17/03/08

CUPA, BAND "ETNIS" NAN RELIGI

Tabloid Prohaba, 16 Maret 2008

Mendengar CUPA Band lewat kaset perdana bertajuk Agam Sidroe, memang “Aceh sekali”. Bukan hanya sebuah album yang mengangkat lagu-lagu berbahasa Aceh, namun CUPA tampil dengan pendekatan religi.

Bagi para perantau Aceh, album ini agaknya mampu mengobati sakit rindu kampung halaman. Tak lain, karena CUPA mengangkat bahasa Aceh dengan dialeg Aceh yang tepat, bercerita tentang keseharian Aceh, dan tak lupa menyisipkan ragam syair Aceh. Lagu-lagu garapan CUPA (beberapa di antaranya cipt. NN, ibarat wajah lain dari syair Aceh.

Mengolaborasi alat musik Aceh dengan unsur modern memang bukan ide baru. Sudah banyak orang yang mendahuluinya, bahkan kaliber dunia. Namun, di tengah banyak grup band para muda yang lebih memilih aliran rock atau metal, apa yang dilakukan CUPA Band memang patut dihargai.

Sebagai lambang “kejantanan”nya, tentu CUPA tidak hanya memborong lagu-lagu melo di album Agam Sidroe yang memuat sepuluh nomor itu. Tetap saja ada lagu “macho”. Sebut saja nomor Nanggroe Ube Ok Cipt: Aminin M Zein (alm), yang aransmentnya ngerock, tapi masih terasa religius.

Lalu, pembubuhan piano pada intro pembuka Bungong, malah membuat nomor ini menjadi produk yang universal. Percayalah, ada orang nonaceh yang mau mendengar lagu Bungong, terlebih para penyuka tembang-tembang melankoli. Bukankah lagu berbahasa apapun, tetap saja universal sifatnya, paling tidak didengar untuk menikmati melodinya? Lagu-lagu Agam Sidroe tidaklah “terpencil” dari telinga kita.

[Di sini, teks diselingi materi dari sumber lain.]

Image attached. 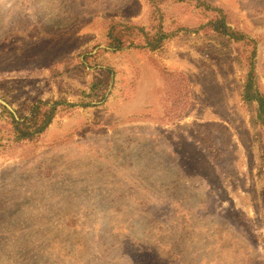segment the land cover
<instances>
[{"label":"rangeland","instance_id":"1","mask_svg":"<svg viewBox=\"0 0 264 264\" xmlns=\"http://www.w3.org/2000/svg\"><path fill=\"white\" fill-rule=\"evenodd\" d=\"M248 78L264 0H0V264H264Z\"/></svg>","mask_w":264,"mask_h":264},{"label":"trees","instance_id":"2","mask_svg":"<svg viewBox=\"0 0 264 264\" xmlns=\"http://www.w3.org/2000/svg\"><path fill=\"white\" fill-rule=\"evenodd\" d=\"M213 29L221 34V36L228 35L230 40L233 34L230 28L226 27L222 21L216 22L213 24ZM231 35V36H230ZM235 39H242V36H235ZM156 47V46H155ZM116 48L119 49L117 46ZM251 79H247L246 84L244 86V99L251 104L252 102H256L258 106L259 114H262L264 118V99L258 95V92L255 90L254 86H252ZM46 106V104H36L29 109L28 114L22 117H18L16 119L12 114H10L12 118V125L14 126V131L16 134L17 140L30 139L37 133H40L46 129V127L50 124L53 115V109H46L42 111V106ZM261 117V116H259Z\"/></svg>","mask_w":264,"mask_h":264}]
</instances>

Yang tetap pantas di-support adalah sisi komitmen kebahasaannya. Dengan personel yang masih terhitung pemuda, CUPA tetap menjaga etika berbahasa. Kita tahu, banyak lagu berbahasa Aceh era kini terutama ragam dangdut house, yang masih berani berbahasa vulgar, padahal Nanggroe Aceh Darussalam ada dalam bingkai syariat Islam.

Agaknya CUPA sadar akan hal itu.

Untuk format lagu berkasih-kasihan, CUPA mengumbar kata cintanya, dengan lambang-lambang. Simaklah, perumpaan atau simbol-simbol dalam Bungong yang mengalir dengan taste artistik dan puitik.

CUPA juga tetap berani dengan satirenya. Sindiran itu ada dalam nomor Tho Kreng (sisi BAgam Sidroe). Tho-tho kreng/Diureng malem tanna soe pakat// Sayang leupah that/ Buaya krueng taho teubingon/ buaya tamong raseuki jiba// Hai buaya tamong yang cue raseuki// Neu preh keu meuturi di Yaumil Maghsya//

Kendati begitu, kehati-hatian CUPA belumlah mumcul seratus persen. Pasalnya masih ada satu dua lirik yang mengadopsi kata dari bahasa Indonesia. Misalnya, dalam nomorBungong, CUPA menyebut sibu dengan kata siram.

So, kecuali kata selamat karya, pantas juga kita katakan selamat sukses untuk grup band kelahiran 20 Oktober 2002 asal Kampus IAIN Ar-Raniry (berawak Joel Pase pada vocal, Syahrul, Hanafi, Ridhan Nur pada Rapa-i, Munawir pada gitar, Yoel pada drum, dan Win Axan pada bass, plus additional palyer keyboard, gitar, dan rapa-i masing-masing Adi, Sukma, Badri dan Saiful) ini. Sebab sebentar lagi kelompok yang rata-rata sudah tamat dari IAIN Ar-Raniry ini bakal merilis albumnya dalam kemasan VCD/DVD.

Nah, namun begitu sampai saat ini CUPA tak berani dijuluk sebagai grup pengusung bentuk kontemporer, alternatif, pop, apalagi etnik Aceh. CUPA merasa masih “anak bawang”.

Satu saja cita-cita CUPA. Belajar dan tetap berkarya untuk masyarakat. Sama dengan makna kata cupa sendiri, yang dalam bahasa Aceh bermakna kurang atau sedikit, maka CUPA pun masih merasa serba kurang, apalagi untuk disandingkan dengan seniman senior Aceh. “Pokoknya kami ingin tetap eksis, dan sampai kapan pun selalu bisa bersama. Itu saja,” kata Joel Pase sang penyanyi CUPA yang kebetulan bertandang ke News Room Serambi.